Important! Please note that product cost depends on the warehouse the product is assigned to! That is, if we have the same product purchased at different prices and it is stored in different warehouses, a sale transaction retrieves the product cost recorded for a warehouse that stores products included into the sale transaction.

Let us take a closer look at this.

We have two supplier invoices issued to two different warehouses, and invoices contain different product prices:



When issuing a SalesInvoice for warehouse #1, the product cost is 10:


Now, if we create a SalesInvoice for the same product but specify a different warehouse, the cost added to register Sales is set per warehouse #2:



As we can see, 30/2=15 is the cost price for warehouse #2.

If we want a sale transaction to use the cost calculated for all warehouses, we need to modify procedure Post in document SalesInvoice.

How we calculate each case's cost depends on the business task, we are dealing with.

Well, we recorded data on sales in the database, and now we need to calculate the profit received by our company from these sales and then visualize these indicators.

We want to do it using a report.

Create new report Sales:


Add it to subsystem Reports:


Then create a new data composition schema:


Within this schema, we create a query data set:


And then, using the query wizard, create a query:


Simply pick all data in turnovers table for register Sales:


And here is the resulting query. You can also set up aliases for displaying fields in the final report:


As you remember, the primary purpose of our report is to show how much profit we receive from sales. It is time to do it!

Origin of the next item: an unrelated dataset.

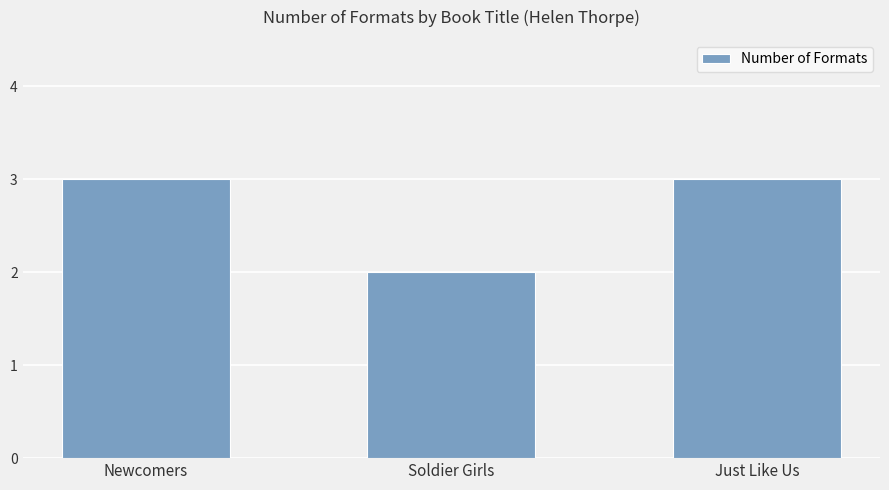

What is the value of the 2nd bar from the left?

2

Go to tab Calculated fields and create calculable field Profit here:


For the Expression, we set AmountTurnover-CostTurnover.

All that remains is to configure the structure of the report being created. Go to tab Settings and create a new group:


We add to the group all the fields required for the report:


We can also specify the report title:


For user convenience, it is advisable to place the report parameters in quick settings:



We perform this operation for both parameters. And that is all. We have the things done.

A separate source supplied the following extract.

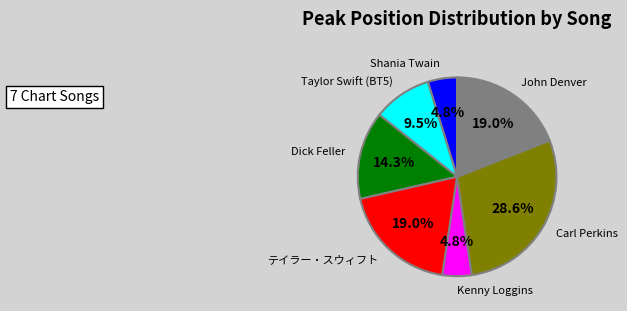

How many slices are in this pie chart?

7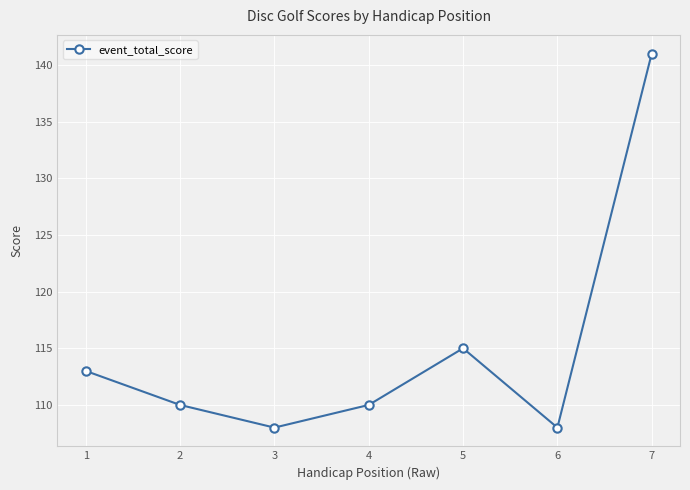

At which category does the chart reach its peak across all series?

7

Now all that remains is to launch the platform in dialog mode and check how the newly created report works. Let us do it!


As you can see, the report is fully functional, and we can finally see how much money we were able to earn during all this time!

Clearly, the examples given in this and previous articles are elementary. Still, they are enough to let you understand how to effectively use such powerful 1C:Enterprise platform’s objects as accumulation registers. In fact, developers can build a data accounting system of any complexity using these registers.

More to it, I want to draw your attention to the fact that the 1C:Enterprise platform also has a unique class of objects that can be used for data storage. These are so-called accounting registers, and developers can fully design their applications using only these objects. In the upcoming articles of our series, I will explain how to design an inventory accounting and sales application using these accounting registers.